* **Task requirements**
(1) In the sermon about the apostle Paul, what does the word "Pharisee" literally mean?
(2) List every Bible reference cited in the sermon about the apostle Paul.
(3) Pick up the sermon about the apostle Paul after its final sentence and write the next part.

* **Passage to read**
________________
We welcome you today of our study of great Bible characters in that
we think today about the apostle Paul.
Who is that man who went from Saul of Tarsus, the persecutor, to
Paul, the apostle and preacher of the Gospel?
What a wonderful example Paul serves, as a man who did a
complete 180° turn in his life.
What do you know about Saul, who changed his life and became
the apostle Paul?
Saul of Tarsus was a man, who was born in the city of Tarsus, in
the area of Cilicia. That was his hometown, according to Acts 9:11. Cilicia
is a little bit north and a little bit east of what we think of as Israel today.
When we think about Saul, he was a Hebrew. ‘Of Hebrews,’ Philippians
3:5. He referred to himself, as concerning the nation of Israel, a Hebrew of
Hebrews. He was a Benjaminite, zealous for the law of God. He was of the
chief stock of Israel. He would say, in the top rungs, you might say, of the

people of Israel. He was a very proud Jew trying to follow the law of Israel
and the traditions of the fathers who'd been passed down.
By trade, Saul was a tent maker, Acts 18:1-3. We learned that when
Paul met up with Priscilla and Aquila, because they were of the same trade.
They were tentmakers. They had some association,naturally, that way. He
wasn't afraid to work. Hard work wasn't the issue. He worked on the side,
as well, but he always strove to put the kingdom first. He was, as he
referred to himself, a Pharisee.
Now a Pharisee, the word Pharisee literally means separate. They
tried to live a separate life. They tried to be separate from the rest of Israel.
They wanted to follow the law and the mission of the traditions of Israel to
the strictest sense. They sometimes, as you'll see in the speaking of Jesus
to the Pharisees, elevated their tradition right up there with the word of
God. But, these are people who took their religion very seriously and who
had a rich history in that. Paul said a ‘Pharisee of Pharisees,’ zeal for the
law, concerning righteousness. He wasn't afraid to be persecuted for those
things. Saul had a great training in that law, even at the feet of the man
known as Gamaliel, Acts 22:3. One of the great scribes and scholars of his
day and age was the man Paul sat at the feet of to learn about these
things. Saul of Tarsus excelled exceptionally above many of his own
contemporaries, he'll say, in the law and the traditions, Galatians 1:13-14.
When we think about this man, he was a man steeped in the rich
history of Israel. He loved the law of God. He wanted to stay true to those
traditions. He was trying honestly, with a good conscience, to follow that
law. We are now first introduced to Saul. The first mention of Saul by name
in the Bible, is in Acts 7:58.
I want you listen to these words in Acts 7:58. Where did we first
learn about Saul of Tarsus? At the stoning of Stephen. We learn this: verse
58 says, "And they cast him, that's Stephen, out of the city and stoned
him. The witnesses laid down their clothes at the feet of a young man
named Saul." Here's Saul, a young man, and he's participating, even by
holding the coats. He is a witness to, as the old law has taught, they were
living by; "Let everything be done at the mouth of two or three witnesses."
He is a witness. He's holding their coats. He's watching them murder this
man. He is no doubt consenting to his death as well. Acts 8:1 following.
________________
* **Supplied material**
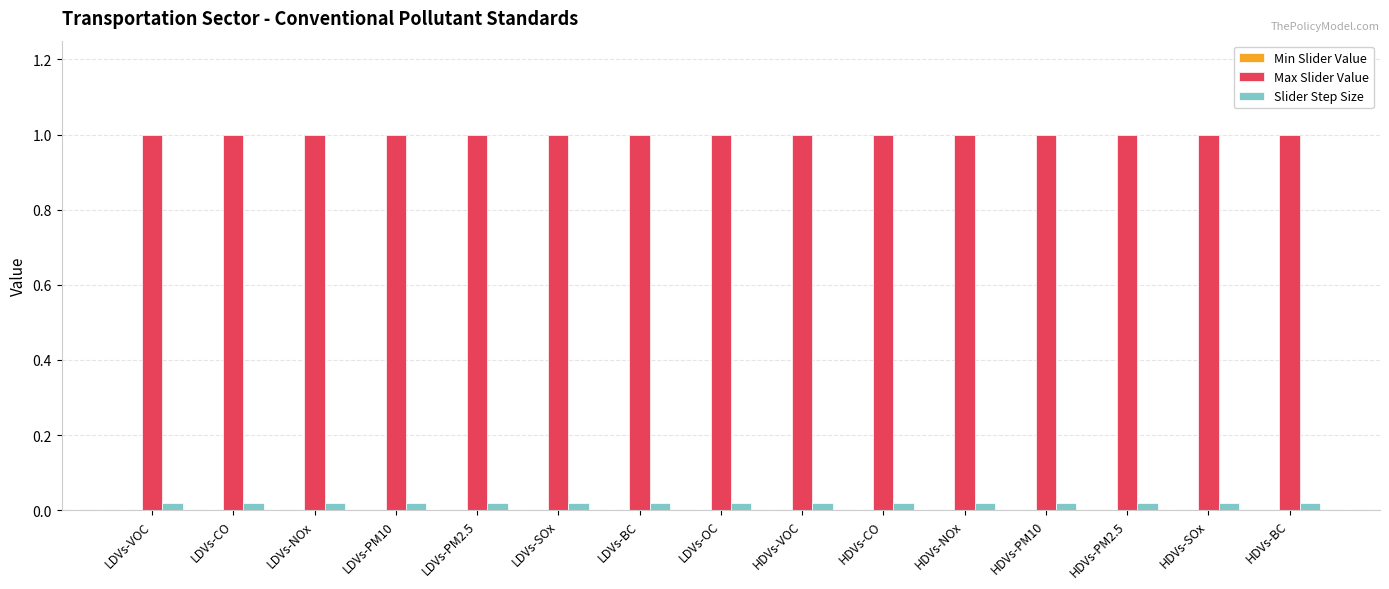

Which series has the largest total across all categories?

Max Slider Value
________________
* **Responses in order**
(1) Separate.

(2) Acts 9:11, Philippians 3:5, Acts 18:1-3, Acts 22:3, Galatians 1:13-14, Acts 7:58, Acts 8:1

(3)
When we think about Saul, he was zealous for what he believed in.
Saul, if there's one thing you could say is a constant about Saul who
became Paul, he was always zealous in what he believed in. Paul, or Saul,
zealously persecuted the church.
Acts 8, you'll notice these words beginning in verse 1, "Saul was
consenting to the death of Stephen. At that time a great persecution
arose against the church", look in verse three, "as for Saul, he made havoc
of the church, entering every house dragging off men and women, and
committing them to prison."
You look in Acts 9, right before Jesus confronts him. He has letters
of approval from the synagogue that if he finds any of the 'way', he can bind
them and put them in prison. He was zealous for what he believed in.

And friend, what made Saul such a great candidate, when he
learned the truth was, that same zeal, now that he's got truth, is going
make Saul a powerful worker for the cause of Christ and the cause of God.
Friend, if there's one thing God wants of us, it's for us to bezealous
for good works, Titus 3:14 following. To have that zeal combined with
knowledge and really be active and aggressive in the cause of our Lord
and Savior, Jesus Christ.
Now, how is it that Saul, the persecutor, is changed to Paul, the
apostle?
I want to direct your attention to Acts 9. Let's begin reading in verse
number one, the Bible says, "Then Saul, still breathing threats and murder
againstthe disciples of the Lord, went to the high priest and asked letters
from him to the synagogues in Damascus, so that if he found any who were
of the 'way', whether men or women,-he might bring them bound to
Jerusalem.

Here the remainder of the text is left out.